В дверях нарисовались белые халаты, когда Элджи наконец заговорила:
— Портал… — сдавленно произнесла она. — Патрульные… Он… Они меня… — она задохнулась, словно не в силах больше произнести ни слова, и заплакала навзрыд.
Тут родственников оттеснили врачи и вынесли на носилках несчастную — в самом деле до глубины души несчастную девушку, имевшую все основания горько плакать и не сказавшую, кстати, ни слова лжи.
Младшему — Робби — отец велел ехать с нею, сам же остался стоять посреди трактира, широко расставив ноги, сжав кулаки. Он молчал. Зато вокруг него, как вокруг скалы на взморье, постепенно нарастало и ширилось бурление, безмолвным центром которого он был. Начало положил старик Адреналиныч, испокон веку прописанный в уголке здешнего бара:
— Вот значит, что они теперь творят, — произнес он скорбно. — Вот до чего докатились! А все потому, что бессмертие им теперь, видишь ли, нашим дорогим Президентом обещано.
— А ежели бессмертие, так что ж, значит, все можно? — пророкотал Борис Зацепа — здешний вышибала, получивший прозвище Нокаут за неумение бить так, чтобы в тот же момент человека не вырубить.
— А то как же? Вон в новостях, слыхал, что говорили: все раны на них сразу заживают, и не стареют они — ну как есть боги!
— Ими себя и возомнили! — басовито поддакнул Валя Маленький, являвшийся на самом деле не таким уж и маленьким, а даже весьма большим пивным бочонком.

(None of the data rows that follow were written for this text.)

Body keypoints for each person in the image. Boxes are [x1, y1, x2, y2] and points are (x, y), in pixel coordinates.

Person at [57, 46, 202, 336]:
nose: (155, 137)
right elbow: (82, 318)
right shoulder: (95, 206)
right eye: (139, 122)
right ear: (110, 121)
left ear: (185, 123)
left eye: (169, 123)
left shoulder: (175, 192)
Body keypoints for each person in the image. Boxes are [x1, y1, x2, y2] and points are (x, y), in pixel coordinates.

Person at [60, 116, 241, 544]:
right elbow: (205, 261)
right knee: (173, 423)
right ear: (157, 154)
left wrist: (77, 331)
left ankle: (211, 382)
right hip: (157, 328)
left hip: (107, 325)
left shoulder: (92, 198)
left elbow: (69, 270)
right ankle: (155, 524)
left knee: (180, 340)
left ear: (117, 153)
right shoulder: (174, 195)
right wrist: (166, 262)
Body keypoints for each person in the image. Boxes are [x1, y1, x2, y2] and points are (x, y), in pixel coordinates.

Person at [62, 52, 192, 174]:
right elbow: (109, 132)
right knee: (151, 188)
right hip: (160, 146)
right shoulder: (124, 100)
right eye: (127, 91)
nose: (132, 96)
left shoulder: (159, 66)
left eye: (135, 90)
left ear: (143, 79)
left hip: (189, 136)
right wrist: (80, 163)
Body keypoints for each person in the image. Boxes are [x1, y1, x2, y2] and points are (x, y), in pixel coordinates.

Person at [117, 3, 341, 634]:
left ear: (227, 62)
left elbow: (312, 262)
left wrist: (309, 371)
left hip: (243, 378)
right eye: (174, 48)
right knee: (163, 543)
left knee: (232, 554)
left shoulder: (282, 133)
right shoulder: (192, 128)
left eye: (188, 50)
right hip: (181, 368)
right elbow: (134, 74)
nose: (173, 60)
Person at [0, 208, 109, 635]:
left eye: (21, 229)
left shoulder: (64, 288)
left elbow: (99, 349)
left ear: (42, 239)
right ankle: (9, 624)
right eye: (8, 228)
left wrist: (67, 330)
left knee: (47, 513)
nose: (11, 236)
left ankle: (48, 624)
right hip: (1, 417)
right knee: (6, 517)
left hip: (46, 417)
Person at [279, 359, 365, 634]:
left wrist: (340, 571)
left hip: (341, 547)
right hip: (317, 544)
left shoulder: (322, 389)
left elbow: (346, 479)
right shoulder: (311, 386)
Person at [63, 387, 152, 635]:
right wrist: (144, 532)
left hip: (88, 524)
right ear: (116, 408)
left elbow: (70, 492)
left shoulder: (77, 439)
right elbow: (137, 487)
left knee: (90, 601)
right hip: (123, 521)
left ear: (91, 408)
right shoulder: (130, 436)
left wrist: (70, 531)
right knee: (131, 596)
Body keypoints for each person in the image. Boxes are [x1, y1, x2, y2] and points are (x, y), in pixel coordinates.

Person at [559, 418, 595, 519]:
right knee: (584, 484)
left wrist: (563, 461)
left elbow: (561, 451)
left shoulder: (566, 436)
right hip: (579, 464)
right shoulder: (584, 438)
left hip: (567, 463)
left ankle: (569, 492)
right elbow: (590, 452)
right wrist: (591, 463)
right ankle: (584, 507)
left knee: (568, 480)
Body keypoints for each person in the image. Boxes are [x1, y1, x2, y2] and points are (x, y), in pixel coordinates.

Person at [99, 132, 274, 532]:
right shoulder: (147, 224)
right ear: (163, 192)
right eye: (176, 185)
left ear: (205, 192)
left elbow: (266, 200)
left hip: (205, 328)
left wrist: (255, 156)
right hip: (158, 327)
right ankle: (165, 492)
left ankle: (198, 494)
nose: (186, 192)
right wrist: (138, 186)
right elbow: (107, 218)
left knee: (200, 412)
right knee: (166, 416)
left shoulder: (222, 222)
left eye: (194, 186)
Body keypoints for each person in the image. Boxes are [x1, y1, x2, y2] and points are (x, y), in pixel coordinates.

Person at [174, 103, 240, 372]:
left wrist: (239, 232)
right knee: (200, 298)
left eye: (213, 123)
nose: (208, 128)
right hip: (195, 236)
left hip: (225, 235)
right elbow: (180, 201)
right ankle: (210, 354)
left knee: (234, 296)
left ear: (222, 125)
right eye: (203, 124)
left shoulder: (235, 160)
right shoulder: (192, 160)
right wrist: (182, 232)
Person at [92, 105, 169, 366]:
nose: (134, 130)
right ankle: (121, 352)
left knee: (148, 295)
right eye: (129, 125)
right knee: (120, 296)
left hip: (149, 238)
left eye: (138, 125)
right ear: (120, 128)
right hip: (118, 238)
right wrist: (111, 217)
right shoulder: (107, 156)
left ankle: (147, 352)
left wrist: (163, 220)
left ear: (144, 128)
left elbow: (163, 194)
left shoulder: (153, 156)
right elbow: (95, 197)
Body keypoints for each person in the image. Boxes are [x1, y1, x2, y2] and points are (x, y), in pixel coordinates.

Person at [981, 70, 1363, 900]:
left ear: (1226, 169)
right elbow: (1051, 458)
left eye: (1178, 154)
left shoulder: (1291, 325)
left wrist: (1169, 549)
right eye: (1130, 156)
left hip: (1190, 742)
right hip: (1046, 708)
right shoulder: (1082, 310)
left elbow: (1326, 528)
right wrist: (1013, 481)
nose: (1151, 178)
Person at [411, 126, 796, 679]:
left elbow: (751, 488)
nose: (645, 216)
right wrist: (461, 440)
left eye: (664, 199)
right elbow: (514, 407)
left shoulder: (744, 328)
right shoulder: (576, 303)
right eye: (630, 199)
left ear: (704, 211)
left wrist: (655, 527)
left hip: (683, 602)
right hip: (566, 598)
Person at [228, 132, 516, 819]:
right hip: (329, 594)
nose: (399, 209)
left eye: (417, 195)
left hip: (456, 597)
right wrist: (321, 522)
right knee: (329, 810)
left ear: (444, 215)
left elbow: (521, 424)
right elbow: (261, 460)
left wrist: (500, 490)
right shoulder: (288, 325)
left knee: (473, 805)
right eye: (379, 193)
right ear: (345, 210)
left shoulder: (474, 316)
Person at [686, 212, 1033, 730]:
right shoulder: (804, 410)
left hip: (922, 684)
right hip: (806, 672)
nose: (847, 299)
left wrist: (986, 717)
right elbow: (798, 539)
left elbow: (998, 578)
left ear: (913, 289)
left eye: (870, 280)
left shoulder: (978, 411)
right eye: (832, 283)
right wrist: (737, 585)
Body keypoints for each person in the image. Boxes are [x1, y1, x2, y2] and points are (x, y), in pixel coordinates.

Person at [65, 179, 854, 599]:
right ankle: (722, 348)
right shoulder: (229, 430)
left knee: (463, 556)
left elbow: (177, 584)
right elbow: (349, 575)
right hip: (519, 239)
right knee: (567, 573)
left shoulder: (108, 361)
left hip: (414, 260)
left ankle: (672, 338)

— И греха они не боятся, — подал голос худой, как жердь, чернявый мужик по прозвищу Архиерей, — раз нет для них смерти, нет и искупления!
— Им теперь выйдет специальное разрешение за подписью Президента наших жен и дочерей насиловать, — вставил свое едкое замечание Леха Конопатый, сроду не имевший — но это неважно — не то что дочерей, но даже и жены. — Сорт первый, — сказал он, — для которого закон не писан!